## Exercise objective
Images excepted, the data below must be repeated exactly.
= = = = =
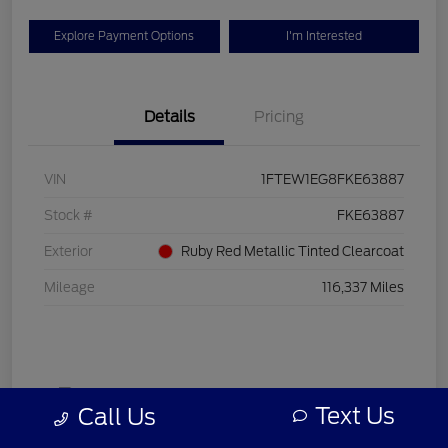
Explore Payment Options
I'm Interested
Details
Pricing
VIN
1FTEW1EG8FKE63887
Stock #
FKE63887
Exterior
Ruby Red Metallic Tinted Clearcoat
Mileage
116,337 Miles
Text Us
Call Us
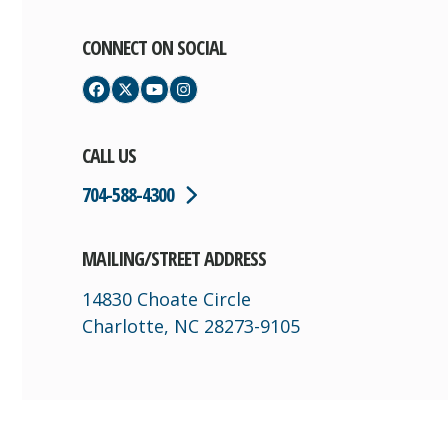
CONNECT ON SOCIAL
Facebook
Twitter
YouTube
Instagram
CALL US
704-588-4300
MAILING/STREET ADDRESS
14830 Choate Circle
Charlotte, NC 28273-9105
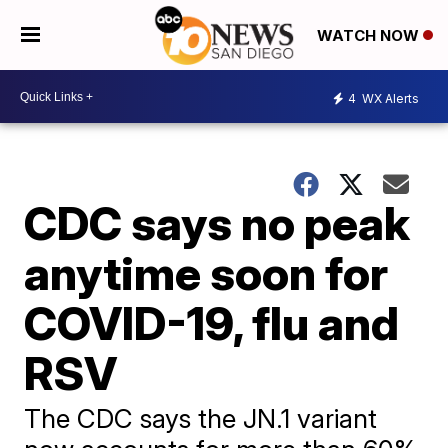
WATCH NOW
4
WX Alerts
CDC says no peak
anytime soon for
COVID-19, flu and
RSV
The CDC says the JN.1 variant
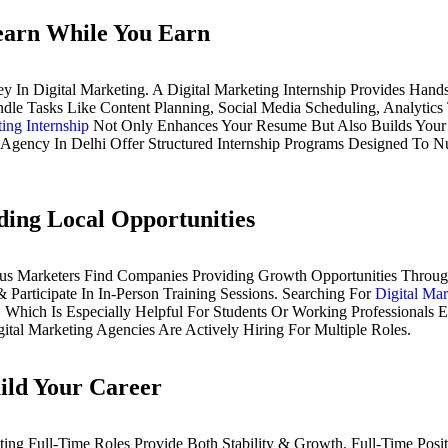
Learn While You Earn
ney In Digital Marketing. A Digital Marketing Internship Provides H
andle Tasks Like Content Planning, Social Media Scheduling, Analyti
ing Internship
Not Only Enhances Your Resume But Also Builds Your 
g Agency In Delhi Offer Structured Internship Programs Designed To 
ding Local Opportunities
us Marketers Find Companies Providing Growth Opportunities Through
Participate In In-Person Training Sessions. Searching For
Digital Ma
 Which Is Especially Helpful For Students Or Working Professionals E
ital Marketing Agencies Are Actively Hiring For Multiple Roles.
ild Your Career
ng Full-Time Roles Provide Both Stability & Growth. Full-Time Posit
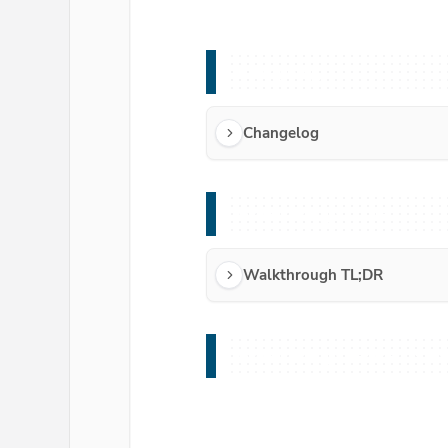
Changelog
Changelog
Walkthrough TL;DR
Walkthrough TL;DR
Walkthrough Redirect Sho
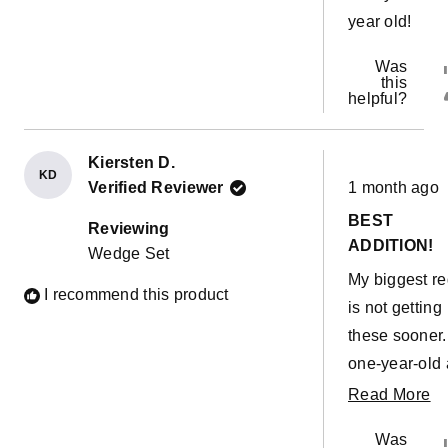
year old!
Was
this
helpful?
Kiersten D.
KD
Rated
Verified Reviewer
1 month ago
5
out
BEST
of
Reviewing
5
ADDITION!
Wedge Set
stars
My biggest re
I recommend this product
is not getting
these sooner
one-year-old
two-year-olds
R
Read More
absolutely lo
m
Was
them. We got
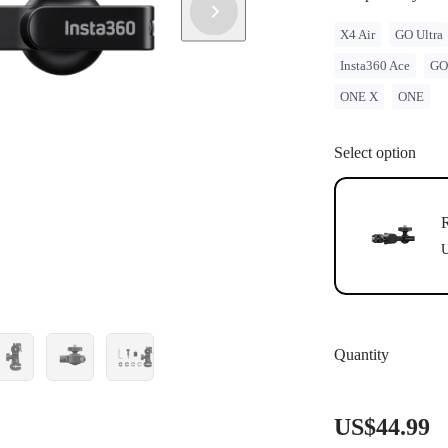
X4 Air
GO Ultra
Insta360 Ace
GO
ONE X
ONE
Select option
R
U
Quantity
US$44.99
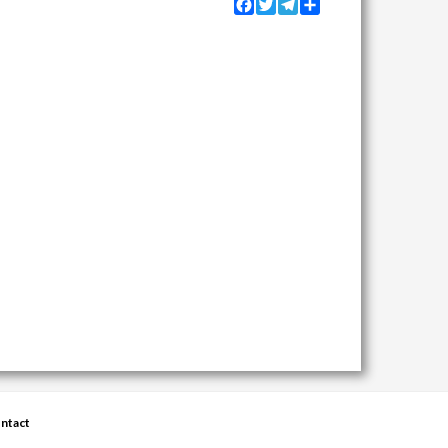
Facebook
Twitter
Telegram
Share
ntact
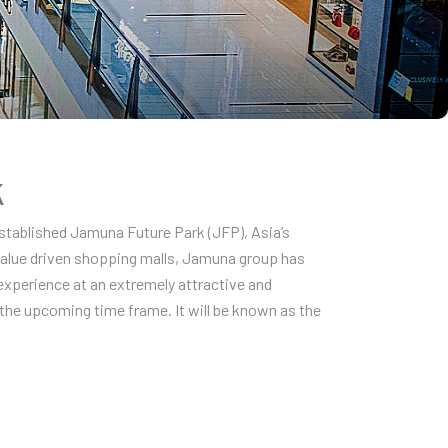
k
established Jamuna Future Park (JFP), Asia’s
 value driven shopping malls, Jamuna group has
experience at an extremely attractive and
n the upcoming time frame. It will be known as the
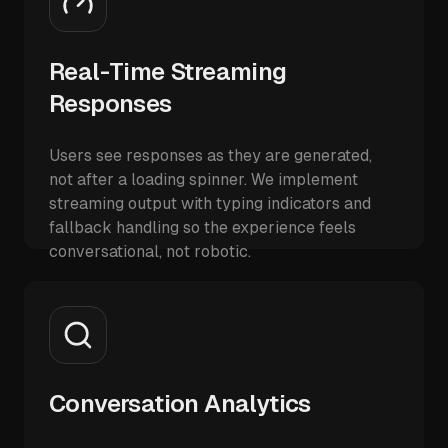
Real-Time Streaming
Responses
Users see responses as they are generated,
not after a loading spinner. We implement
streaming output with typing indicators and
fallback handling so the experience feels
conversational, not robotic.
Conversation Analytics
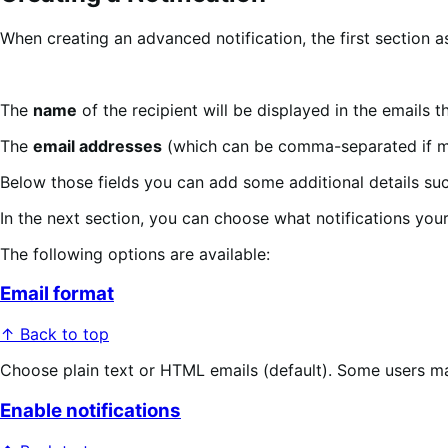
When creating an advanced notification, the first section a
The
name
of the recipient will be displayed in the emails t
The
email addresses
(which can be comma-separated if mult
Below those fields you can add some additional details suc
In the next section, you can choose what notifications your
The following options are available:
Email format
↑ Back to top
Choose plain text or HTML emails (default). Some users may 
Enable notifications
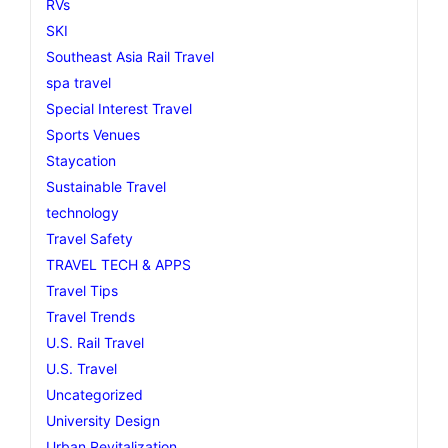
RVs
SKI
Southeast Asia Rail Travel
spa travel
Special Interest Travel
Sports Venues
Staycation
Sustainable Travel
technology
Travel Safety
TRAVEL TECH & APPS
Travel Tips
Travel Trends
U.S. Rail Travel
U.S. Travel
Uncategorized
University Design
Urban Revitalization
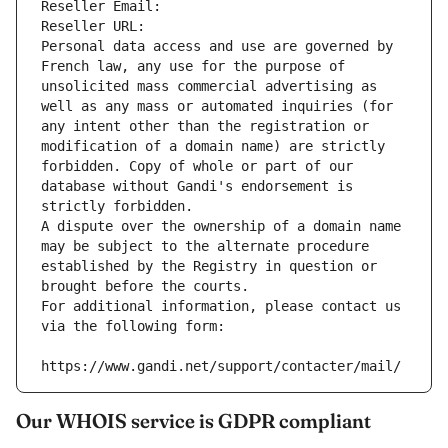
Reseller Email: 
Reseller URL: 
Personal data access and use are governed by 
French law, any use for the purpose of 
unsolicited mass commercial advertising as 
well as any mass or automated inquiries (for 
any intent other than the registration or 
modification of a domain name) are strictly 
forbidden. Copy of whole or part of our 
database without Gandi's endorsement is 
strictly forbidden.
A dispute over the ownership of a domain name 
may be subject to the alternate procedure 
established by the Registry in question or 
brought before the courts.
For additional information, please contact us 
via the following form:
https://www.gandi.net/support/contacter/mail/
Our WHOIS service is GDPR compliant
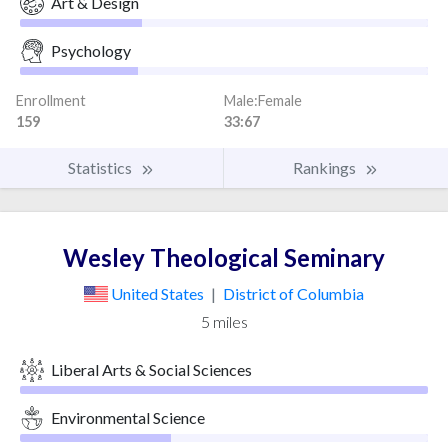
Art & Design
Psychology
Enrollment
Male:Female
159
33:67
Statistics
Rankings
Wesley Theological Seminary
United States
|
District of Columbia
5 miles
Liberal Arts & Social Sciences
Environmental Science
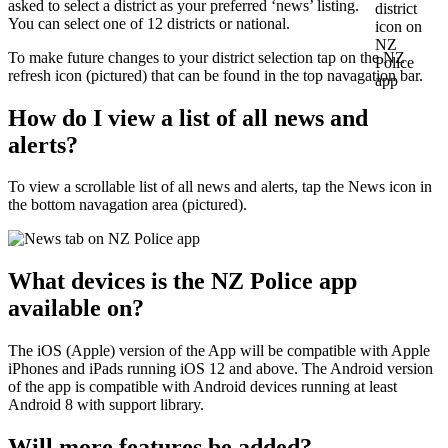
asked to select a district as your preferred ‘news’ listing.
You can select one of 12 districts or national.
To make future changes to your district selection tap on the NZ
refresh icon (pictured) that can be found in the top navagation bar.
How do I view a list of all news and
alerts?
To view a scrollable list of all news and alerts, tap the News icon in
the bottom navagation area (pictured).
What devices is the NZ Police app
available on?
The iOS (Apple) version of the App will be compatible with Apple
iPhones and iPads running iOS 12 and above. The Android version
of the app is compatible with Android devices running at least
Android 8 with support library.
Will more features be added?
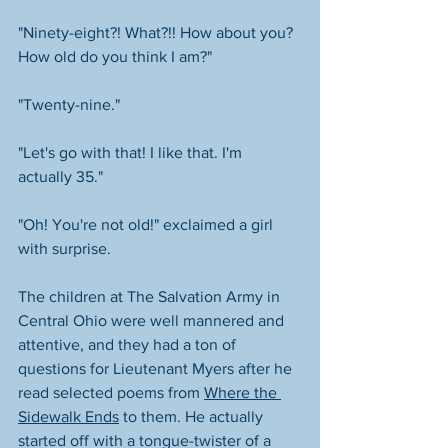
"Ninety-eight?! What?!! How about you? 
How old do you think I am?"
"Twenty-nine."
"Let's go with that! I like that. I'm 
actually 35." 
"Oh! You're not old!" exclaimed a girl 
with surprise. 
The children at The Salvation Army in 
Central Ohio were well mannered and 
attentive, and they had a ton of 
questions for Lieutenant Myers after he 
read selected poems from 
Where the 
Sidewalk Ends
 to them. He actually 
started off with a tongue-twister of a 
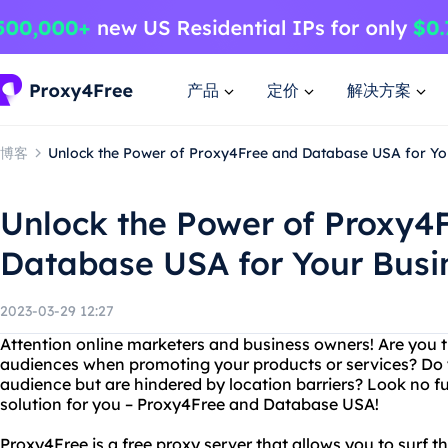
产品
定价
解决方案
博客
Unlock the Power of Proxy4Free and Database USA for Yo
Unlock the Power of Proxy4
Database USA for Your Busi
2023-03-29 12:27
Attention online marketers and business owners! Are you tir
audiences when promoting your products or services? Do 
audience but are hindered by location barriers? Look no f
solution for you – Proxy4Free and Database USA!
Proxy4Free is a free proxy server that allows you to sur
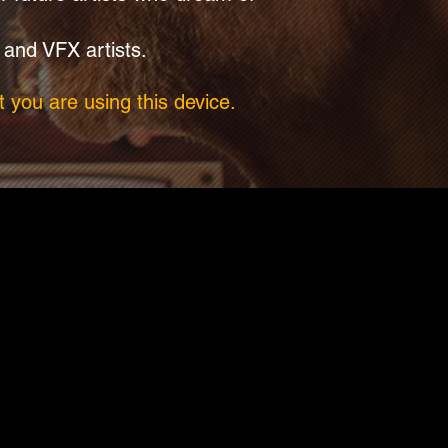
 and VFX artists.
 you are using this device.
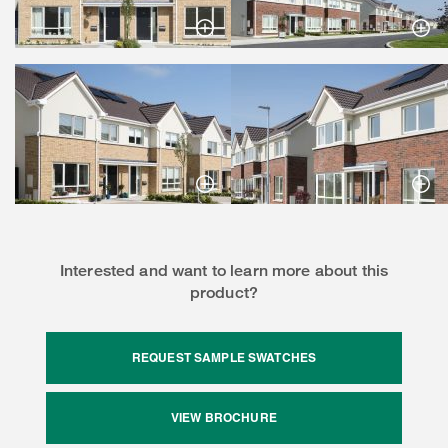
Interested and want to learn more about this
product?
REQUEST SAMPLE SWATCHES
VIEW BROCHURE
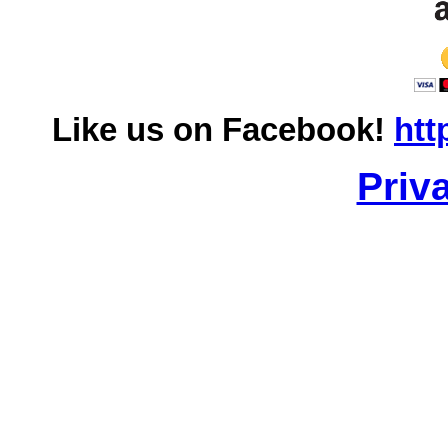
Like us on Facebook!
htt
Priv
= = = = =
## Expected answer
Explore Payment Options
I'm Interested
Details
Pricing
VIN
1FTEW1EG8FKE63887
Stock #
FKE63887
Exterior
Ruby Red Metallic Tinted Clearcoat
Mileage
116,337 Miles
Text Us
Call Us
CONNECT ON SOCIAL
Facebook
Twitter
YouTube
Instagram
CALL US
704-588-4300
MAILING/STREET ADDRESS
14830 Choate Circle
Charlotte, NC 28273-9105
WATCH NOW
4
WX Alerts
CDC says no peak
anytime soon for
COVID-19, flu and
RSV
The CDC says the JN.1 variant
Learn While You Earn
ney In Digital Marketing. A Digital Marketing Internship Provides H
andle Tasks Like Content Planning, Social Media Scheduling, Analyti
ing Internship
Not Only Enhances Your Resume But Also Builds Your 
g Agency In Delhi Offer Structured Internship Programs Designed To 
ding Local Opportunities
us Marketers Find Companies Providing Growth Opportunities Through
Participate In In-Person Training Sessions. Searching For
Digital Ma
 Which Is Especially Helpful For Students Or Working Professionals E
ital Marketing Agencies Are Actively Hiring For Multiple Roles.
ild Your Career
ng Full-Time Roles Provide Both Stability & Growth. Full-Time Posit
Changelog
Changelog
Walkthrough TL;DR
Walkthrough TL;DR
Walkthrough Redirect Sho
year old!
Was
this
helpful?
Kiersten D.
KD
Rated
Verified Reviewer
1 month ago
5
out
BEST
of
Reviewing
5
ADDITION!
Wedge Set
stars
My biggest re
I recommend this product
is not getting
these sooner
one-year-old
two-year-olds
R
Read More
absolutely lo
m
Was
them. We got
X4 Air
GO Ultra
Insta360 Ace
GO
ONE X
ONE
Select option
R
U
Quantity
US$44.99
Facebook
Twitter
Telegram
Share
ntact
k
established Jamuna Future Park (JFP), Asia’s
 value driven shopping malls, Jamuna group has
experience at an extremely attractive and
n the upcoming time frame. It will be known as the
Real-Time Streaming
Responses
Users see responses as they are generated,
not after a loading spinner. We implement
streaming output with typing indicators and
fallback handling so the experience feels
conversational, not robotic.
Conversation Analytics
When creating an advanced notification, the first section a
The
name
of the recipient will be displayed in the emails t
The
email addresses
(which can be comma-separated if mult
Below those fields you can add some additional details suc
In the next section, you can choose what notifications your
The following options are available:
Email format
↑ Back to top
Choose plain text or HTML emails (default). Some users may 
Enable notifications
RVs
SKI
Southeast Asia Rail Travel
spa travel
Special Interest Travel
Sports Venues
Staycation
Sustainable Travel
technology
Travel Safety
TRAVEL TECH & APPS
Travel Tips
Travel Trends
U.S. Rail Travel
U.S. Travel
Uncategorized
University Design
Urban Revitalization
Reseller Email: 
Reseller URL: 
Personal data access and use are governed by 
French law, any use for the purpose of 
unsolicited mass commercial advertising as 
well as any mass or automated inquiries (for 
any intent other than the registration or 
modification of a domain name) are strictly 
forbidden. Copy of whole or part of our 
database without Gandi's endorsement is 
strictly forbidden.
A dispute over the ownership of a domain name 
may be subject to the alternate procedure 
established by the Registry in question or 
brought before the courts.
For additional information, please contact us 
via the following form:
https://www.gandi.net/support/contacter/mail/
Our WHOIS service is GDPR compliant
Art & Design
Psychology
Enrollment
Male:Female
159
33:67
Statistics
Rankings
Wesley Theological Seminary
United States
|
District of Columbia
5 miles
Liberal Arts & Social Sciences
Environmental Science
asked to select a district as your preferred ‘news’ listing.
You can select one of 12 districts or national.
To make future changes to your district selection tap on the NZ
refresh icon (pictured) that can be found in the top navagation bar.
How do I view a list of all news and
alerts?
To view a scrollable list of all news and alerts, tap the News icon in
the bottom navagation area (pictured).
What devices is the NZ Police app
available on?
The iOS (Apple) version of the App will be compatible with Apple
iPhones and iPads running iOS 12 and above. The Android version
of the app is compatible with Android devices running at least
Android 8 with support library.
Will more features be added?
"Ninety-eight?! What?!! How about you? 
How old do you think I am?"
"Twenty-nine."
"Let's go with that! I like that. I'm 
actually 35." 
"Oh! You're not old!" exclaimed a girl 
with surprise. 
The children at The Salvation Army in 
Central Ohio were well mannered and 
attentive, and they had a ton of 
questions for Lieutenant Myers after he 
read selected poems from 
Where the 
Sidewalk Ends
 to them. He actually 
started off with a tongue-twister of a 
产品
定价
解决方案
博客
Unlock the Power of Proxy4Free and Database USA for Yo
Unlock the Power of Proxy4
Database USA for Your Busi
2023-03-29 12:27
Attention online marketers and business owners! Are you tir
audiences when promoting your products or services? Do 
audience but are hindered by location barriers? Look no f
solution for you – Proxy4Free and Database USA!
Proxy4Free is a free proxy server that allows you to sur
 and VFX artists.
 you are using this device.
Interested and want to learn more about this
product?
REQUEST SAMPLE SWATCHES
VIEW BROCHURE
Like us on Facebook!
htt
Priv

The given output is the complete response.